**TEXT PASSAGE**.

The basic principles of LSI consequently implicate some design requirements, which can be seen as the "working elements" of LSI. They form the success factors of the intervention design and performance. Although each Large Group Intervention method has a different interpretation and form, I think they all share those elements, as shown in the figure working elements.

Intervention

LGI (the Large Group meeting) is planned as part of a larger effort

In our experience, practioners of all Large Group Methods struggle with maintaining patterns after the event (Eoyang & Quade 2006). Onetime events can lead to cynicism and greater resistance to change. The more successful an event, the more urgent the long-term task to create new ways of working (Bunker & Alban 2006 p. 44). Sustaining the momentum after the LGI is essential (Schruijer 2006; Eijbergen 2008). Gilmore & Bing (2006) emphasize that the post-event strategy must be developed before the event.

Grieten, Labrechts & Corthouts (2006) state that it is not primary the LGI as a method that is important, in essence it is the quality of relation and condition created before, during and after the LGI that is of decisive importance for success of the change process.

Indicators:

  • A post-event strategy is planned, or a sequence of LGIs is planned
  • The timing of the LGI: not to early and not to late in the process
  • Road map of the bigger process is available

Another voice: Future Search is a planning meeting that includes the follow up structure, planned by the participants themselves. So no post-event strategy has to be developed before the event (Weisbord & Janoff 1995).

Working with a planning group for all essential decisionas regarding design, management and logistics

Other names for planning group I found: project group, steering committee, preparation team, support group. For practical reasons I use the term planning group.

Indicators:

  • Planning group with key stakeholders, people who have the credibility and connections to get all the other participants to come
  • Planning group with diversity in perspectives, interests, identities, potential contributions; a cross section of the system
  • Knowledge and ability to select stakeholder groups, especially the under-bound groups
  • Facilitator helps the planning group find the common ground of interest across all the stakeholder groups
  • Awareness that whole system issues surface as prelude to the larger meeting; points of conflicts are elicited
  • Alternative designs with enough diversities are offered and discussed
  • An invitation strategy for getting people to commit to the meeting time
  • Invitation with strategic questions and a challenging title
  • Conscious attention is given to the inclusiveness of participants who represent alternative or opposing perspectives on the issue at hand
  • Division of responsibilities is clearly enunciated at a very early stage; participants are responsible for the outcomes of the large group conference
  • Planning group has enough confidence in the process


Design is coherent with context, task, relations and directions

How well the principle of compatibility is followed determines how well the remainder can be followed (Cherns 1987). Barbeau and Aronson (2006): there should be contextual, task, relational and directional coherence. The design is a projection screen onto which people put their expectations, visions and aspirations.

**DATASET CONTENT**.
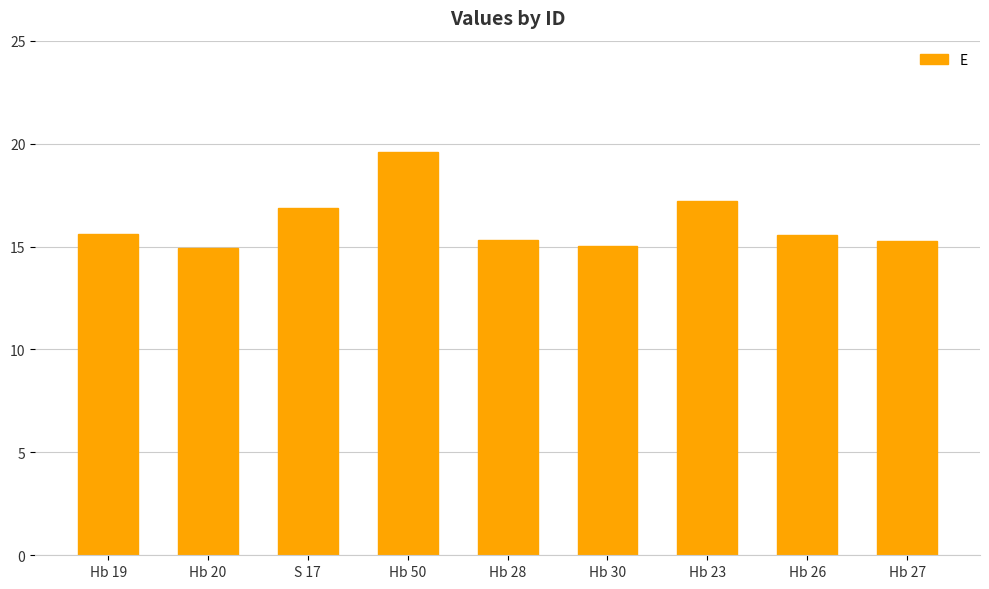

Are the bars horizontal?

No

**BRIEF**.
Please pick up the passage on Large Group Intervention design and keep writing it from the point where it stops. The listing isn't needed for this.

**THE ANSWER**.
  • Principles of LSI are respected in design, using them in combination
  • Adequate LGI method selected, limitations of the method are discussed
  • Awareness of pattern-setting activities that may amplify or dampen the effects of change after the large group meeting
  • Awareness that the mere categorization of people into different groups is a sufficient condition for negative stereotyping to develop
  • Enough time for preparation and invitation
  • Good timing of events considering the circumstances
  • Minimal and flexible design for real time adaptation, no more rules than strictly necessary
  • A broad spectrum of learning styles is met, work forms addressing head, heart and hands
  • Division of work done by planning team and in large group meeting is balanced with available time and budget
  • LGI is interactive as much as possible
  • Enough time and space to get the work done
  • Adequate project management

Participants: getting the right people in the room

  • Inclusion of stakeholders: Whole system is in the room (representation, micro cosmos), working across boundaries of the organization; minimum 3 X 3 rule: 3 levels, 3 functions
  • Invite those who can influence or are influenced (ARE-IN: with Authority, Resources, Expertise, Information, Need)
  • Build critical mass, with capacity to facilitate and lead change
  • Highly diverse group: interest, opinion, age, sex, culture
  • Unusual meeting: Provide a forum for dialogue among people who rarely have an opportunity to hear one another
  • Stakeholders can and will come

Representation: consideration to those who are not present

  • Prevent “ghosts”: Prebsents, champions who are only psychological present, can have a strong impact, real or imagined power
  • Identify key stakeholders who were unable to attend and arrange to brief them immediately
  • All relevant parties are represented in an acceptable way, the number of participants is considered consciously
  • Re-use the event briefing materials and working notes to sweep in people who were unable to attend

LGI enables everyone's contribution (inclusiveness, building trust)

  • Non-coercive process: people are free to come, no threats or sanctions
  • Meeting managed so the entire group can be in dialogue in each stage
  • No one is in the “expert” role: no long monologues, presentations etc. , each person having a chance to speak and listen
  • Search for common ground: Not an activism against the authority structure, but for the world we want
  • Powerful questions that stimulate mind, heart and soul to attract collaborative engagement
  • Facilitators invite openness, but participants decide what to reveal
  • Leaders express openness, not being in control; they do not intervene or try to control the process, and they contain anxiety
  • A structure that let weaker people contribute as well, also room for individual work: a balanced mixture of work in small groups, large group and individual work
  • Structure of the event/day facilitates containment, dealing with unpleasant feelings
  • No Press invited; if unavoidable, pay special attention to their attitude and reports
  • The composition of the small groups must build trust that this is not another form of manipulation
  • Participants need no special knowledge or prior training to succeed
  • Balance in energetic level of activities
  • Meeting face to face is stimulated, to build trust, share information and enhance new relationships; use of technology must serve, not hinder, this process
  • Duration and work forms meet the need of people who are not used to or unable to sit still for a longer time (for instance children, disabled, outdoor workers)


Divergence: Explore the whole before fixing any parts, enganing new connnections, building a common database of the system

Explore the whole, before fixing any part (Weisbord & Janoff 1995).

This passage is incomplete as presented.